:: WHAT YOU HAVE TO DO ::
Please reproduce the items below in full, switching each "Disponible" to "Agotado" and leaving every other character unchanged.

:: MATERIAL FOR THIS EXERCISE ::
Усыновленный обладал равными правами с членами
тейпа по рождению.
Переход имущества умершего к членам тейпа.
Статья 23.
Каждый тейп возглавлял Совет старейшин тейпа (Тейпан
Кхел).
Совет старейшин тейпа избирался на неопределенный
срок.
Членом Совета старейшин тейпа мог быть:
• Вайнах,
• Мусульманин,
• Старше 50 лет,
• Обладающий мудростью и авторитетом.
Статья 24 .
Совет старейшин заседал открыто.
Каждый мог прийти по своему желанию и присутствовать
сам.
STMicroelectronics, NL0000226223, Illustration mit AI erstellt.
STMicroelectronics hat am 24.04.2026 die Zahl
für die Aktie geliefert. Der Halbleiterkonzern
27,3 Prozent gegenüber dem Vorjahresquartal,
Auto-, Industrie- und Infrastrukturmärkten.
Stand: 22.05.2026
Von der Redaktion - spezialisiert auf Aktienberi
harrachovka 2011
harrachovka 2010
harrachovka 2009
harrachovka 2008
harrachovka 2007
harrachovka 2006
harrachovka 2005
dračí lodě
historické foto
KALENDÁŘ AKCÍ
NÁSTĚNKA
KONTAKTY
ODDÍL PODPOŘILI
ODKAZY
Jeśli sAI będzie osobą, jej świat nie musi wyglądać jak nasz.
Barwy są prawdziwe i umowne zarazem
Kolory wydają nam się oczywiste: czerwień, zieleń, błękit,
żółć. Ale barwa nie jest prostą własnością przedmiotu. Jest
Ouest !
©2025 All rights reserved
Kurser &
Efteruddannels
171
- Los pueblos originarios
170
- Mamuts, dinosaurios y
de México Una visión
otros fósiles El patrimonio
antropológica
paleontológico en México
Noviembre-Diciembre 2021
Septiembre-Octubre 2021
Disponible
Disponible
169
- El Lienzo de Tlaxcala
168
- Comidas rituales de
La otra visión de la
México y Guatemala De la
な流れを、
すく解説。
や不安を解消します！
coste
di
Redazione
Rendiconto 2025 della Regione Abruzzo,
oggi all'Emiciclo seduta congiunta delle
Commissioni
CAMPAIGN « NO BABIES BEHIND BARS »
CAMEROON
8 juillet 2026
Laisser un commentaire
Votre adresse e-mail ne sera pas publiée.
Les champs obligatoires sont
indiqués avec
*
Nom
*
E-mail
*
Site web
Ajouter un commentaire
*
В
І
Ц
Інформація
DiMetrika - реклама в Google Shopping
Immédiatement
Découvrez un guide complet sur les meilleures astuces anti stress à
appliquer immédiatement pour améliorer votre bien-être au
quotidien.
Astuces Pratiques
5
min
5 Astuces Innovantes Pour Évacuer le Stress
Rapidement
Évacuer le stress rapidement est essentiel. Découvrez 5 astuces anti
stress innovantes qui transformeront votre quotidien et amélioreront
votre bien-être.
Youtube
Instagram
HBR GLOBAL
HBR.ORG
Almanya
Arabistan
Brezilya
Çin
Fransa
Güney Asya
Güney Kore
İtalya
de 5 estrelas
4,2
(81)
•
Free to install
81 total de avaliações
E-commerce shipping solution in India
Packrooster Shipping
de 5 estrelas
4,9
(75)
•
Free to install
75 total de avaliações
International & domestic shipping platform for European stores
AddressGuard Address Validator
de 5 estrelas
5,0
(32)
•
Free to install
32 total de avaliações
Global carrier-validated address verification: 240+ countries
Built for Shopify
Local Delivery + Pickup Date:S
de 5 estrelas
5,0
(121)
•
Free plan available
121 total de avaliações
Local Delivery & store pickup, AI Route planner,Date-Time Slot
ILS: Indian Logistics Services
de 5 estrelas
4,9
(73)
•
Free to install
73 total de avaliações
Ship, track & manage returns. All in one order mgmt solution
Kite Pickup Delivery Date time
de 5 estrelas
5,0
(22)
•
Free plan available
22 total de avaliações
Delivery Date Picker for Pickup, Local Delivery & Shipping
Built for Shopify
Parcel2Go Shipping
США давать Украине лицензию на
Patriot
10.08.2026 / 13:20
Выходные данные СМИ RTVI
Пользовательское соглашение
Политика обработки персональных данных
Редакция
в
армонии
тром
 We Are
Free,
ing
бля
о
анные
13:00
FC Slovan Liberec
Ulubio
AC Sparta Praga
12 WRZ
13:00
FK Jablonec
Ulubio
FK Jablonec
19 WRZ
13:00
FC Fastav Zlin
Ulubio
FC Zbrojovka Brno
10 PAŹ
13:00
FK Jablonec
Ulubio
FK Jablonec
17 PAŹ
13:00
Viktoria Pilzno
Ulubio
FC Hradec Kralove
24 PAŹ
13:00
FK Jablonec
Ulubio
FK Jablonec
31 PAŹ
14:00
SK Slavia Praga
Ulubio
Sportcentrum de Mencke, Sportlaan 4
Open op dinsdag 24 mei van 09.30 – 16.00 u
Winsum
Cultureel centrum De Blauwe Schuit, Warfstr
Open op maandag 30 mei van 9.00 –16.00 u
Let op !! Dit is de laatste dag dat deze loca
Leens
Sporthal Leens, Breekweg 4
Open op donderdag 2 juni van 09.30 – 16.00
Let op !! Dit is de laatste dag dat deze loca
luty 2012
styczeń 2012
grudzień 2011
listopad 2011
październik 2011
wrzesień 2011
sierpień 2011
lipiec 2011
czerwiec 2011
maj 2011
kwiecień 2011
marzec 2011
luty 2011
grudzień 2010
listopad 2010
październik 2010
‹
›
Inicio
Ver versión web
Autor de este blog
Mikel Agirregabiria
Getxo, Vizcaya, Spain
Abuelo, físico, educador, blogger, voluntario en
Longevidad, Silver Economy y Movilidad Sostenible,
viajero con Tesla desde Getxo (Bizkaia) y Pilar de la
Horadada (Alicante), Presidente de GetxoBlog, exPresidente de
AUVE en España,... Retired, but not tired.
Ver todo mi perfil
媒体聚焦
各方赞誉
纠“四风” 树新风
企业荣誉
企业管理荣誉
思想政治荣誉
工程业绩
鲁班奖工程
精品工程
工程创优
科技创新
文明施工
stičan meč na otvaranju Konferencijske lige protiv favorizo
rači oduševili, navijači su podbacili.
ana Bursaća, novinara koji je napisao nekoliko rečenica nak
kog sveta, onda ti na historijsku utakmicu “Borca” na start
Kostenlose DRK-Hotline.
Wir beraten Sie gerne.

:: RESPONSE BELOW ::
Усыновленный обладал равными правами с членами
тейпа по рождению.
Переход имущества умершего к членам тейпа.
Статья 23.
Каждый тейп возглавлял Совет старейшин тейпа (Тейпан
Кхел).
Совет старейшин тейпа избирался на неопределенный
срок.
Членом Совета старейшин тейпа мог быть:
• Вайнах,
• Мусульманин,
• Старше 50 лет,
• Обладающий мудростью и авторитетом.
Статья 24 .
Совет старейшин заседал открыто.
Каждый мог прийти по своему желанию и присутствовать
сам.
STMicroelectronics, NL0000226223, Illustration mit AI erstellt.
STMicroelectronics hat am 24.04.2026 die Zahl
für die Aktie geliefert. Der Halbleiterkonzern
27,3 Prozent gegenüber dem Vorjahresquartal,
Auto-, Industrie- und Infrastrukturmärkten.
Stand: 22.05.2026
Von der Redaktion - spezialisiert auf Aktienberi
harrachovka 2011
harrachovka 2010
harrachovka 2009
harrachovka 2008
harrachovka 2007
harrachovka 2006
harrachovka 2005
dračí lodě
historické foto
KALENDÁŘ AKCÍ
NÁSTĚNKA
KONTAKTY
ODDÍL PODPOŘILI
ODKAZY
Jeśli sAI będzie osobą, jej świat nie musi wyglądać jak nasz.
Barwy są prawdziwe i umowne zarazem
Kolory wydają nam się oczywiste: czerwień, zieleń, błękit,
żółć. Ale barwa nie jest prostą własnością przedmiotu. Jest
Ouest !
©2025 All rights reserved
Kurser &
Efteruddannels
171
- Los pueblos originarios
170
- Mamuts, dinosaurios y
de México Una visión
otros fósiles El patrimonio
antropológica
paleontológico en México
Noviembre-Diciembre 2021
Septiembre-Octubre 2021
Agotado
Agotado
169
- El Lienzo de Tlaxcala
168
- Comidas rituales de
La otra visión de la
México y Guatemala De la
な流れを、
すく解説。
や不安を解消します！
coste
di
Redazione
Rendiconto 2025 della Regione Abruzzo,
oggi all'Emiciclo seduta congiunta delle
Commissioni
CAMPAIGN « NO BABIES BEHIND BARS »
CAMEROON
8 juillet 2026
Laisser un commentaire
Votre adresse e-mail ne sera pas publiée.
Les champs obligatoires sont
indiqués avec
*
Nom
*
E-mail
*
Site web
Ajouter un commentaire
*
В
І
Ц
Інформація
DiMetrika - реклама в Google Shopping
Immédiatement
Découvrez un guide complet sur les meilleures astuces anti stress à
appliquer immédiatement pour améliorer votre bien-être au
quotidien.
Astuces Pratiques
5
min
5 Astuces Innovantes Pour Évacuer le Stress
Rapidement
Évacuer le stress rapidement est essentiel. Découvrez 5 astuces anti
stress innovantes qui transformeront votre quotidien et amélioreront
votre bien-être.
Youtube
Instagram
HBR GLOBAL
HBR.ORG
Almanya
Arabistan
Brezilya
Çin
Fransa
Güney Asya
Güney Kore
İtalya
de 5 estrelas
4,2
(81)
•
Free to install
81 total de avaliações
E-commerce shipping solution in India
Packrooster Shipping
de 5 estrelas
4,9
(75)
•
Free to install
75 total de avaliações
International & domestic shipping platform for European stores
AddressGuard Address Validator
de 5 estrelas
5,0
(32)
•
Free to install
32 total de avaliações
Global carrier-validated address verification: 240+ countries
Built for Shopify
Local Delivery + Pickup Date:S
de 5 estrelas
5,0
(121)
•
Free plan available
121 total de avaliações
Local Delivery & store pickup, AI Route planner,Date-Time Slot
ILS: Indian Logistics Services
de 5 estrelas
4,9
(73)
•
Free to install
73 total de avaliações
Ship, track & manage returns. All in one order mgmt solution
Kite Pickup Delivery Date time
de 5 estrelas
5,0
(22)
•
Free plan available
22 total de avaliações
Delivery Date Picker for Pickup, Local Delivery & Shipping
Built for Shopify
Parcel2Go Shipping
США давать Украине лицензию на
Patriot
10.08.2026 / 13:20
Выходные данные СМИ RTVI
Пользовательское соглашение
Политика обработки персональных данных
Редакция
в
армонии
тром
 We Are
Free,
ing
бля
о
анные
13:00
FC Slovan Liberec
Ulubio
AC Sparta Praga
12 WRZ
13:00
FK Jablonec
Ulubio
FK Jablonec
19 WRZ
13:00
FC Fastav Zlin
Ulubio
FC Zbrojovka Brno
10 PAŹ
13:00
FK Jablonec
Ulubio
FK Jablonec
17 PAŹ
13:00
Viktoria Pilzno
Ulubio
FC Hradec Kralove
24 PAŹ
13:00
FK Jablonec
Ulubio
FK Jablonec
31 PAŹ
14:00
SK Slavia Praga
Ulubio
Sportcentrum de Mencke, Sportlaan 4
Open op dinsdag 24 mei van 09.30 – 16.00 u
Winsum
Cultureel centrum De Blauwe Schuit, Warfstr
Open op maandag 30 mei van 9.00 –16.00 u
Let op !! Dit is de laatste dag dat deze loca
Leens
Sporthal Leens, Breekweg 4
Open op donderdag 2 juni van 09.30 – 16.00
Let op !! Dit is de laatste dag dat deze loca
luty 2012
styczeń 2012
grudzień 2011
listopad 2011
październik 2011
wrzesień 2011
sierpień 2011
lipiec 2011
czerwiec 2011
maj 2011
kwiecień 2011
marzec 2011
luty 2011
grudzień 2010
listopad 2010
październik 2010
‹
›
Inicio
Ver versión web
Autor de este blog
Mikel Agirregabiria
Getxo, Vizcaya, Spain
Abuelo, físico, educador, blogger, voluntario en
Longevidad, Silver Economy y Movilidad Sostenible,
viajero con Tesla desde Getxo (Bizkaia) y Pilar de la
Horadada (Alicante), Presidente de GetxoBlog, exPresidente de
AUVE en España,... Retired, but not tired.
Ver todo mi perfil
媒体聚焦
各方赞誉
纠“四风” 树新风
企业荣誉
企业管理荣誉
思想政治荣誉
工程业绩
鲁班奖工程
精品工程
工程创优
科技创新
文明施工
stičan meč na otvaranju Konferencijske lige protiv favorizo
rači oduševili, navijači su podbacili.
ana Bursaća, novinara koji je napisao nekoliko rečenica nak
kog sveta, onda ti na historijsku utakmicu “Borca” na start
Kostenlose DRK-Hotline.
Wir beraten Sie gerne.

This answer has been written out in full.